Like a chipped artefact, Shadow Guardian is a worthwhile find even if it's not in pristine condition.
The gun-slinging, tomb-raiding, treasure-hunting gameplay is filled with thrills and peppered with surprises, from a swim to an undersea temple to a harrowing escape from militiamen in the jungles of Indonesia.
It's an entertaining mix of action and exploration with a bit of light puzzle-solving thrown in to keep you on your toes. Yet, cumbersome action causes Shadow Guardian to be less enjoyable than expected.
The makings of a true action-adventure hero are in Jason Call, an unlucky captive of the maniacal Novik who rifles through Jason's memories searching for clues to a legendary artefact.
Each of the game's seven chapters plays out as one of Jason's memories - his escape from Indonesia, a trip to an Egyptian temple, a dive in the Red Sea, and other exploits that make the eyes widen and adrenaline flow.
Great level design has you scampering through temple ruins, shimmying across ledges, jumping over bottomless pits, and bypassing life-threatening booby traps. There's a wondrous sense of discovery as you move from room to room, scouting out a path to each temple's inner sanctum.
Exploration, which goes hand-in-hand with platforming, is by far the game's strength and it's to be played for this reason alone.

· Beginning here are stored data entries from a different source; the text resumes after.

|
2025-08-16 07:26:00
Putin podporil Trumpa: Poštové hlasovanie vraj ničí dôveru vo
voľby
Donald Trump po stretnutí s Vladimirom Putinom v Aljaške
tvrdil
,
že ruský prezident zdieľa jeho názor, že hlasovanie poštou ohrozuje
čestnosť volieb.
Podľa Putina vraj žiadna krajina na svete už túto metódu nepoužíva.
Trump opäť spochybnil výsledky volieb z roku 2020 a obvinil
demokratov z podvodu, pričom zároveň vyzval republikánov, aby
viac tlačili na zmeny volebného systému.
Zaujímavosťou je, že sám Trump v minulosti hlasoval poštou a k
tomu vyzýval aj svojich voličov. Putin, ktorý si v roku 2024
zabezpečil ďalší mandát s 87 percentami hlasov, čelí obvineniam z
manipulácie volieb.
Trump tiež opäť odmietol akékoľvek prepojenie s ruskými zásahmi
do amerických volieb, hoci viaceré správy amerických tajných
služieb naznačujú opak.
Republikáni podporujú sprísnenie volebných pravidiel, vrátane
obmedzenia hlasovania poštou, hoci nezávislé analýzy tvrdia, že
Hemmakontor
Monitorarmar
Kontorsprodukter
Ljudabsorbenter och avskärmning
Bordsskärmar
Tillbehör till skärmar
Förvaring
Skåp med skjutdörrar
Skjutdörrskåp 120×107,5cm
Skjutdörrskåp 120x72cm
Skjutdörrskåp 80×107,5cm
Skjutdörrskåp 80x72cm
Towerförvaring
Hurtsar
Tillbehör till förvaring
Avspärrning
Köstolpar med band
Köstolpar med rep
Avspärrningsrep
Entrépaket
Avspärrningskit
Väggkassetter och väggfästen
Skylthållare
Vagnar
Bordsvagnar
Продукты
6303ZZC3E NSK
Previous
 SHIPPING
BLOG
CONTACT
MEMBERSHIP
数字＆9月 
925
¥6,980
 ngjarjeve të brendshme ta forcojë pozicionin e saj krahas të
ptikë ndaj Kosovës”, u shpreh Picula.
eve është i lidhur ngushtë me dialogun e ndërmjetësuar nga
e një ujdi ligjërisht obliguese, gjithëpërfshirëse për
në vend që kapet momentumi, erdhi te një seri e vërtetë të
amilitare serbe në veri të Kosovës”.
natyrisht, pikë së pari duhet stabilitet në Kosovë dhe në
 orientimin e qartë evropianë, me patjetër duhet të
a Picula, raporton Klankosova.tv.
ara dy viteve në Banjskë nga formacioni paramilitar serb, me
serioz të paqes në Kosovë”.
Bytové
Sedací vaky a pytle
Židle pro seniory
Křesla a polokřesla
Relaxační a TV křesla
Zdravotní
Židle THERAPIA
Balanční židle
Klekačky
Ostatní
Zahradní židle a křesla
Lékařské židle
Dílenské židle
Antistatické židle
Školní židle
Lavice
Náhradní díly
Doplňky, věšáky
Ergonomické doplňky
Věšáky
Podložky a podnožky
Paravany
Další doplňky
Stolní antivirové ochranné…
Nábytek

Solid controls ensure you always have a grip on Jason's actions, whether it's climbing up a column or leaping over spikes. Much of the platforming is done contextually with buttons that pop up when needed - a system that works well.
Kingdom of the crystal knuckleheads
Combat is not as polished, unfortunately. Rather than lacking any critical mechanics or possessing any glaring flaw, the action generally just feels less responsive than you might hope.
For instance, you can take cover behind certain objects by tapping a contextual button that appears on the screen -better still, you can roll between adjacent points of cover. While this is a great option, it's doesn't always work as expected - you might have to move around a bit before the cover button pops up or you snap to the wrong side of a over point.
Shootouts are similarly unrefined. There's a nice range of weapons and you're able to issue awesome-looking melee attacks when close to enemies, but it doesn't feel tight. You end up wrestling with the crosshairs too much to get a good shot and it just never comes together in a fluid way.
Smile for the camera
Regardless, the adventure is a compelling one and exploring sprawling ruins more than offsets the unpolished action.
A cinematic style - dramatic camera angles, detailed graphics, and convincing animations - helps draw you into the game, too, heightening the excitement of entering a temple for the first time or highlighting successful completion of a puzzle. The graphics are good, with lots of detailed character models, large environments, and special effects.
Ultimately, Shadow Guardian finds fortune and glory with entertaining exploration, even if its action leaves something to be desired.